DATA SUPPLIED:
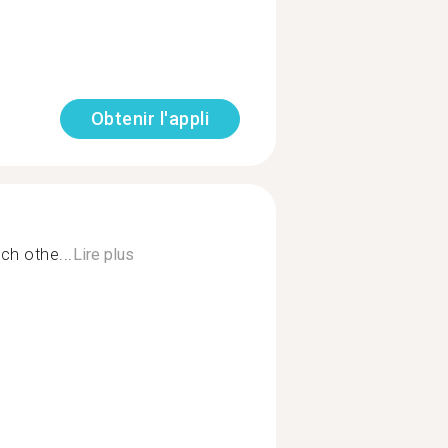
Obtenir l'appli
ch othe...
Lire plus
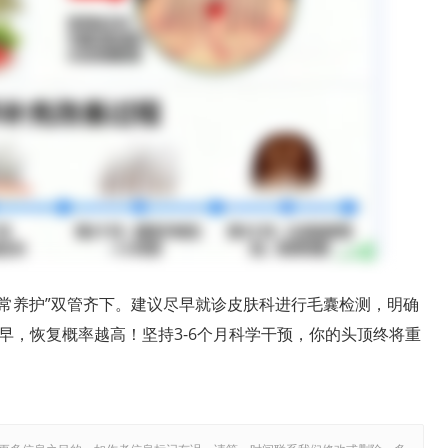
日常养护”双管齐下。建议尽早就诊皮肤科进行毛囊检测，明确
早，恢复概率越高！坚持3-6个月科学干预，你的头顶终将重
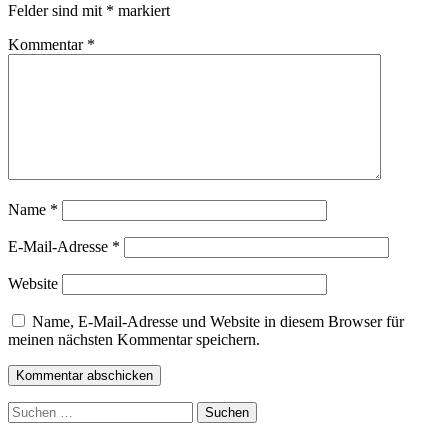
Felder sind mit
*
markiert
Kommentar
*
Name
*
E-Mail-Adresse
*
Website
Name, E-Mail-Adresse und Website in diesem Browser für
meinen nächsten Kommentar speichern.
Suchen
nach:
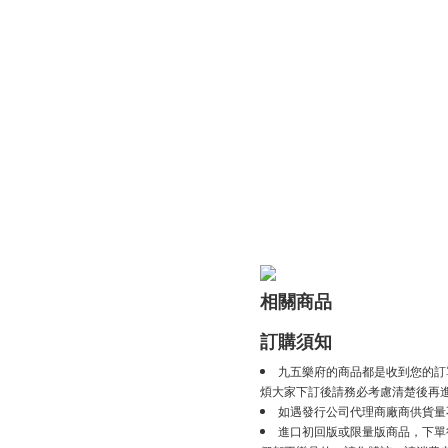
相關商品
訂購須知
九五樂府的商品都是收到您的訂
煩大家下訂後請務必考慮清楚後再
如遇發行公司代理商廠商供貨量
進口初回版或限量版商品，下單後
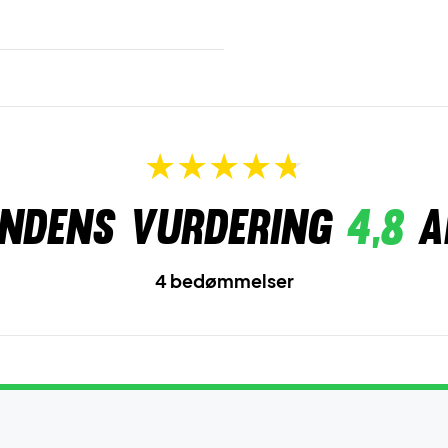
ndens vurdering
4,8
a
4 bedømmelser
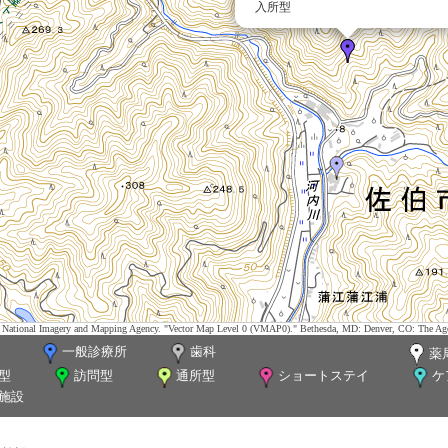
入所型
tes. National Imagery and Mapping Agency. "Vector Map Level 0 (VMAP0)." Bethesda, MD: Denver, CO: The Ag
一般診療所
歯科
薬
型
訪問型
通所型
ショートステイ
ケ
施設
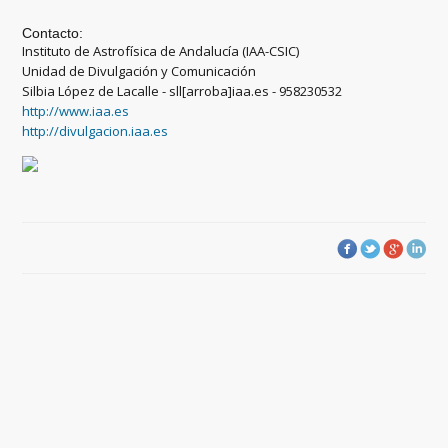
Contacto:
Instituto de Astrofísica de Andalucía (IAA-CSIC)
Unidad de Divulgación y Comunicación
Silbia López de Lacalle - sll[arroba]iaa.es - 958230532
http://www.iaa.es
http://divulgacion.iaa.es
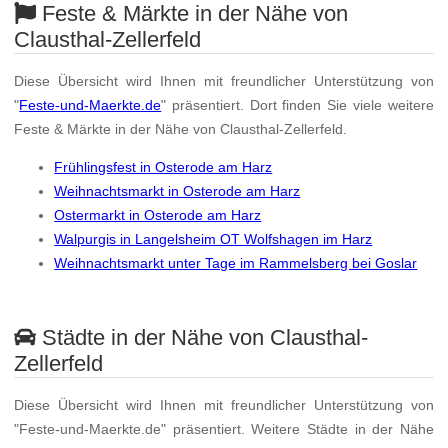
Feste & Märkte in der Nähe von
Clausthal-Zellerfeld
Diese Übersicht wird Ihnen mit freundlicher Unterstützung von
"
Feste-und-Maerkte.de
" präsentiert. Dort finden Sie viele weitere
Feste & Märkte in der Nähe von Clausthal-Zellerfeld.
Frühlingsfest in Osterode am Harz
Weihnachtsmarkt in Osterode am Harz
Ostermarkt in Osterode am Harz
Walpurgis in Langelsheim OT Wolfshagen im Harz
Weihnachtsmarkt unter Tage im Rammelsberg bei Goslar
Städte in der Nähe von Clausthal-
Zellerfeld
Diese Übersicht wird Ihnen mit freundlicher Unterstützung von
"Feste-und-Maerkte.de" präsentiert. Weitere Städte in der Nähe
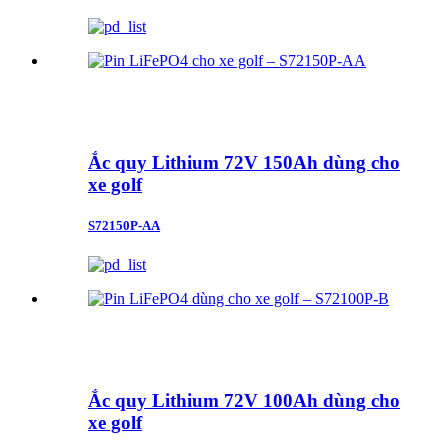
Ắc quy Lithium 72V 150Ah dùng cho
xe golf
S72150P-AA
Ắc quy Lithium 72V 100Ah dùng cho
xe golf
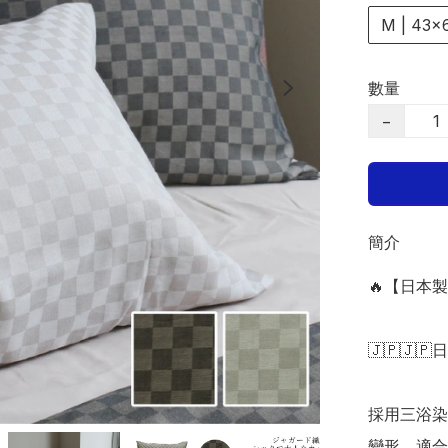
M | 43×
數量
−
簡介
🔥【日本製
🇯🇵🇯🇵
採用三浴染
變形，適合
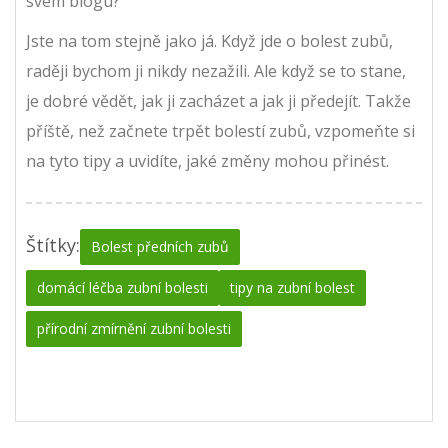
svém blogu?
Jste na tom stejně jako já. Když jde o bolest zubů,
raději bychom ji nikdy nezažili. Ale když se to stane,
je dobré vědět, jak ji zacházet a jak ji předejít. Takže
příště, než začnete trpět bolestí zubů, vzpomeňte si
na tyto tipy a uvidíte, jaké změny mohou přinést.
Štítky:
Bolest předních zubů
domácí léčba zubní bolesti
tipy na zubní bolest
přírodní zmírnění zubní bolesti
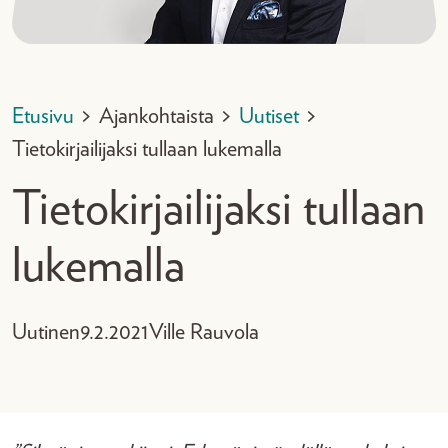
Etusivu
>
Ajankohtaista
>
Uutiset
>
Tietokirjailijaksi tullaan lukemalla
Tietokirjailijaksi tullaan
lukemalla
Uutinen
9.2.2021
Ville Rauvola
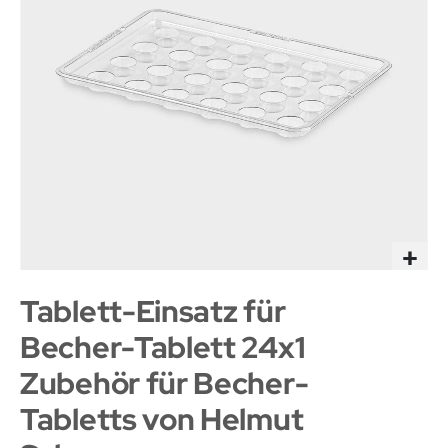
Tablett-Einsatz für
Becher-Tablett 24x1
Zubehör für Becher-
Tabletts von Helmut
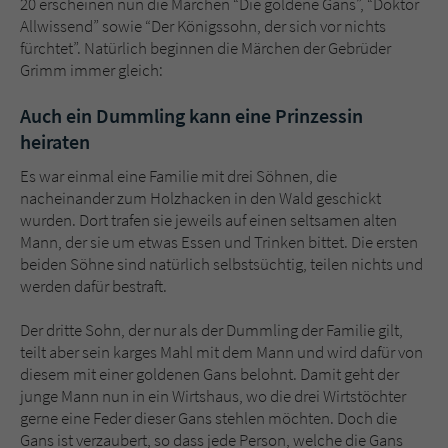
20 erscheinen nun die Märchen “Die goldene Gans”, “Doktor
Sicherheitscode des Kontaktformulars zu
Allwissend” sowie “Der Königssohn, der sich vor nichts
überprüfen.
fürchtet”. Natürlich beginnen die Märchen der Gebrüder
Grimm immer gleich:
Auch ein Dummling kann eine Prinzessin
heiraten
Es war einmal eine Familie mit drei Söhnen, die
nacheinander zum Holzhacken in den Wald geschickt
wurden. Dort trafen sie jeweils auf einen seltsamen alten
Mann, der sie um etwas Essen und Trinken bittet. Die ersten
beiden Söhne sind natürlich selbstsüchtig, teilen nichts und
werden dafür bestraft.
Der dritte Sohn, der nur als der Dummling der Familie gilt,
teilt aber sein karges Mahl mit dem Mann und wird dafür von
diesem mit einer goldenen Gans belohnt. Damit geht der
junge Mann nun in ein Wirtshaus, wo die drei Wirtstöchter
gerne eine Feder dieser Gans stehlen möchten. Doch die
Gans ist verzaubert, so dass jede Person, welche die Gans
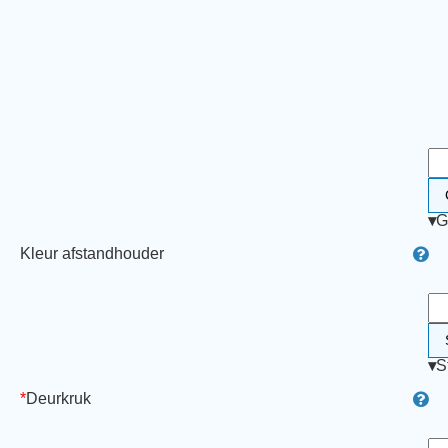
▾
G
Kleur afstandhouder
▾
S
*
Deurkruk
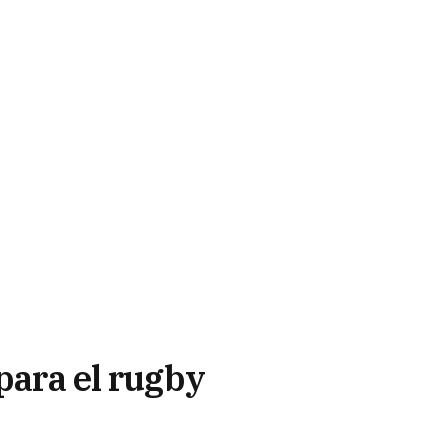
 para el rugby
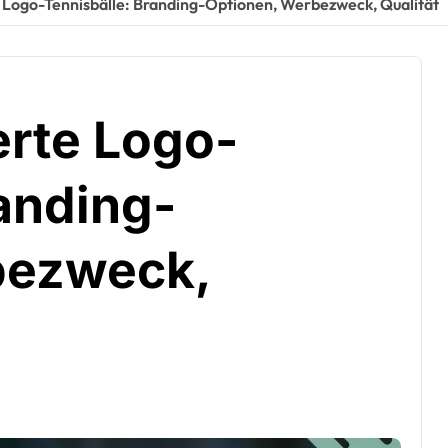
 Logo-Tennisbälle: Branding-Optionen, Werbezweck, Qualität
erte Logo-
anding-
bezweck,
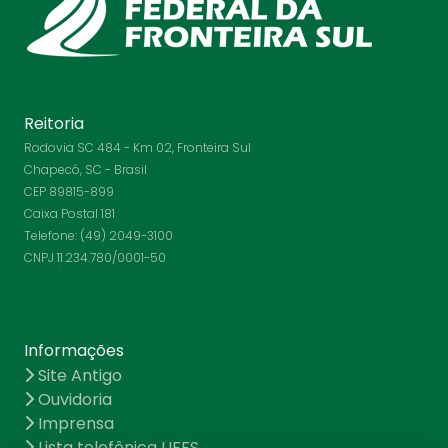
Reitoria
Rodovia SC 484 - Km 02, Fronteira Sul
Chapecó, SC - Brasil
CEP 89815-899
Caixa Postal 181
Telefone: (49) 2049-3100
CNPJ 11.234.780/0001-50
Informações
Site Antigo
Ouvidoria
Imprensa
Lista telefônica UFFS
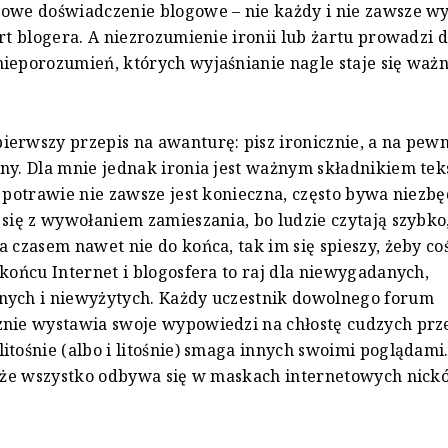
powe doświadczenie blogowe – nie każdy i nie zawsze 
art blogera. A niezrozumienie ironii lub żartu prowadzi 
ieporozumień, których wyjaśnianie nagle staje się ważn
.
erwszy przepis na awanturę: pisz ironicznie, a na pewn
ny. Dla mnie jednak ironia jest ważnym składnikiem tek
w potrawie nie zawsze jest konieczna, często bywa niezb
 się z wywołaniem zamieszania, bo ludzie czytają szybko
a czasem nawet nie do końca, tak im się spieszy, żeby c
 końcu Internet i blogosfera to raj dla niewygadanych,
nych i niewyżytych. Każdy uczestnik dowolnego forum
znie wystawia swoje wypowiedzi na chłostę cudzych prz
itośnie (albo i litośnie) smaga innych swoimi poglądami.
, że wszystko odbywa się w maskach internetowych nickó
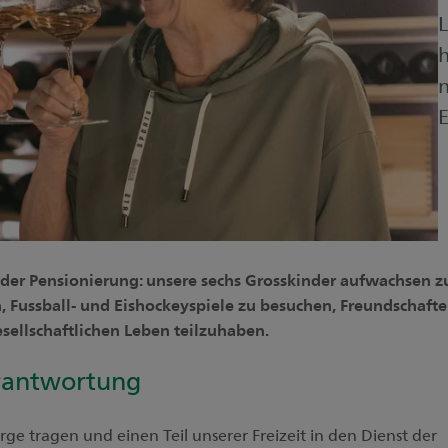
L
h
n
E
der Pensionierung: unsere sechs Grosskinder aufwachsen z
en, Fussball- und Eishockeyspiele zu besuchen, Freundschaft
sellschaftlichen Leben teilzuhaben.
erantwortung
ge tragen und einen Teil unserer Freizeit in den Dienst der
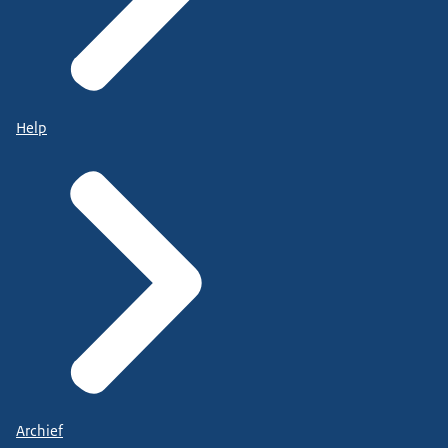
Help
Archief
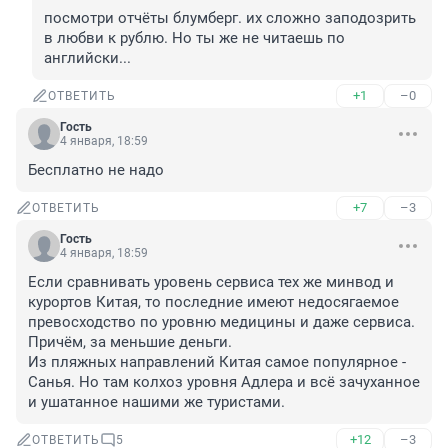
посмотри отчёты блумберг. их сложно заподозрить 
в любви к рублю. Но ты же не читаешь по 
английски...
+1
–0
ОТВЕТИТЬ
Гость
4 января, 18:59
Бесплатно не надо
+7
–3
ОТВЕТИТЬ
Гость
4 января, 18:59
Если сравнивать уровень сервиса тех же минвод и 
курортов Китая, то последние имеют недосягаемое 
превосходство по уровню медицины и даже сервиса. 
Причём, за меньшие деньги.

Из пляжных направлений Китая самое популярное - 
Санья. Но там колхоз уровня Адлера и всё зачуханное 
и ушатанное нашими же туристами.
+12
–3
ОТВЕТИТЬ
5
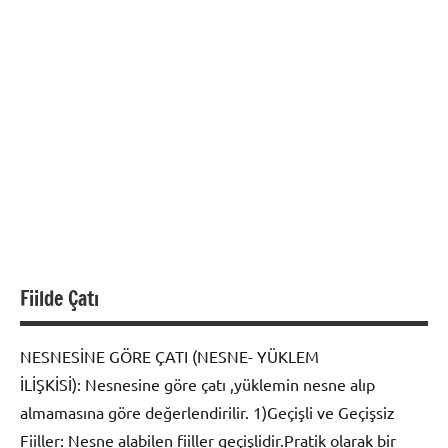
Fiilde Çatı
NESNESİNE GÖRE ÇATI (NESNE- YÜKLEM
İLİŞKİSİ): Nesnesine göre çatı ,yüklemin nesne alıp
almamasına göre değerlendirilir. 1)Geçişli ve Geçişsiz
Fiiller: Nesne alabilen fiiller geçişlidir.Pratik olarak bir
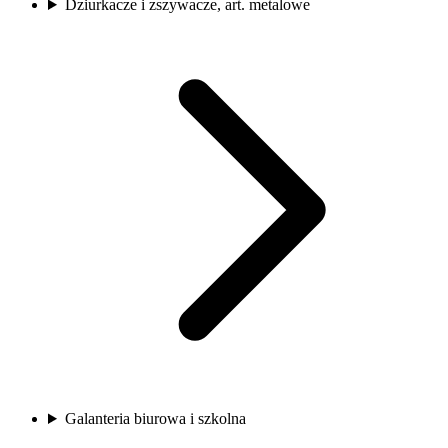
Dziurkacze i zszywacze, art. metalowe
Galanteria biurowa i szkolna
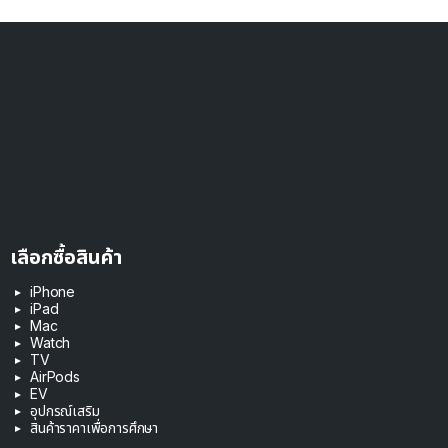
เลือกซื้อสินค้า
iPhone
iPad
Mac
Watch
TV
AirPods
EV
อุปกรณ์เสริม
สินค้าราคาเพื่อการศึกษา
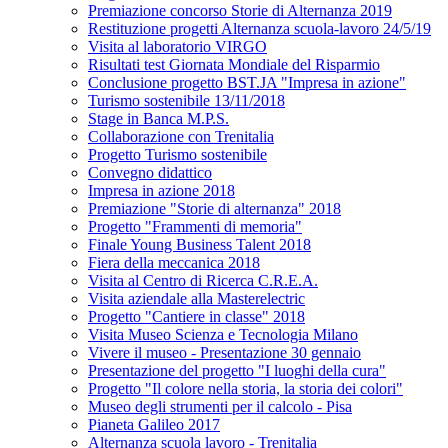
Premiazione concorso Storie di Alternanza 2019
Restituzione progetti Alternanza scuola-lavoro 24/5/19
Visita al laboratorio VIRGO
Risultati test Giornata Mondiale del Risparmio
Conclusione progetto BST.JA "Impresa in azione"
Turismo sostenibile 13/11/2018
Stage in Banca M.P.S.
Collaborazione con Trenitalia
Progetto Turismo sostenibile
Convegno didattico
Impresa in azione 2018
Premiazione "Storie di alternanza" 2018
Progetto "Frammenti di memoria"
Finale Young Business Talent 2018
Fiera della meccanica 2018
Visita al Centro di Ricerca C.R.E.A.
Visita aziendale alla Masterelectric
Progetto "Cantiere in classe" 2018
Visita Museo Scienza e Tecnologia Milano
Vivere il museo - Presentazione 30 gennaio
Presentazione del progetto "I luoghi della cura"
Progetto "Il colore nella storia, la storia dei colori"
Museo degli strumenti per il calcolo - Pisa
Pianeta Galileo 2017
Alternanza scuola lavoro - Trenitalia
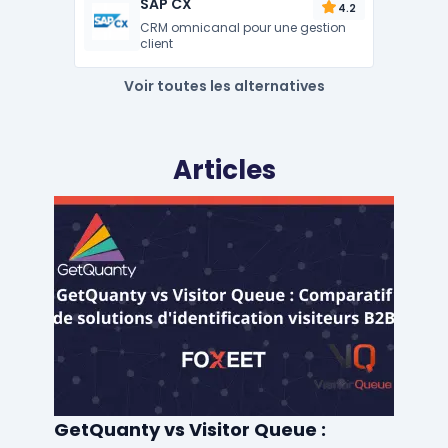
SAP CX
4.2
CRM omnicanal pour une gestion
client
Voir toutes les alternatives
Articles
GetQuanty vs Visitor Queue :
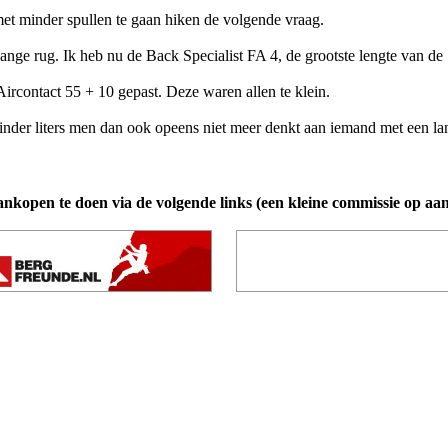
et minder spullen te gaan hiken de volgende vraag.
nge rug. Ik heb nu de Back Specialist FA 4, de grootste lengte van de 
rcontact 55 + 10 gepast. Deze waren allen te klein.
inder liters men dan ook opeens niet meer denkt aan iemand met een lang
ankopen te doen via de volgende links (een kleine commissie op aa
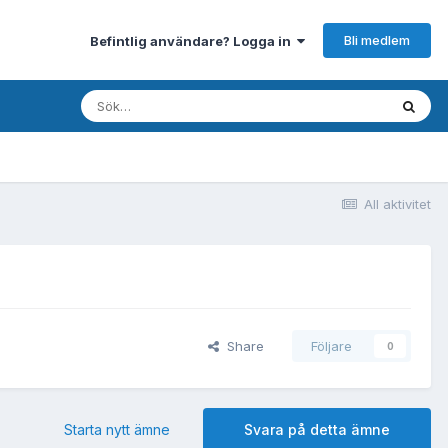
Bli medlem
Befintlig användare? Logga in
All aktivitet
Share
Följare
0
Starta nytt ämne
Svara på detta ämne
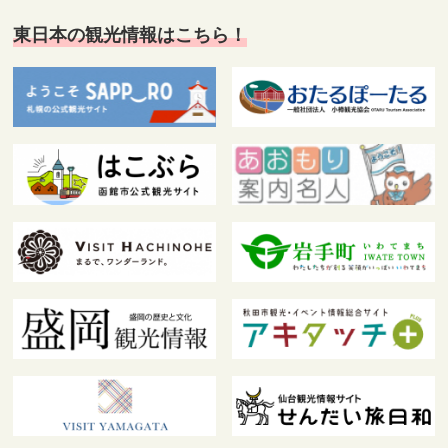
東日本の観光情報はこちら！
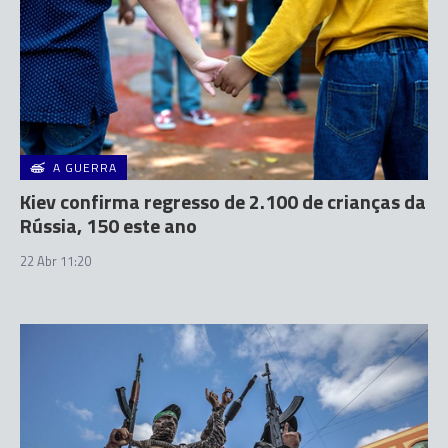
A GUERRA
Kiev confirma regresso de 2.100 de crianças da
Rússia, 150 este ano
22 Abr 11:20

TASK TO CARRY OUT: Answer required as a bare number: state how many lines in the material contain the word "sind".

COMPLETED EXERCISE: 2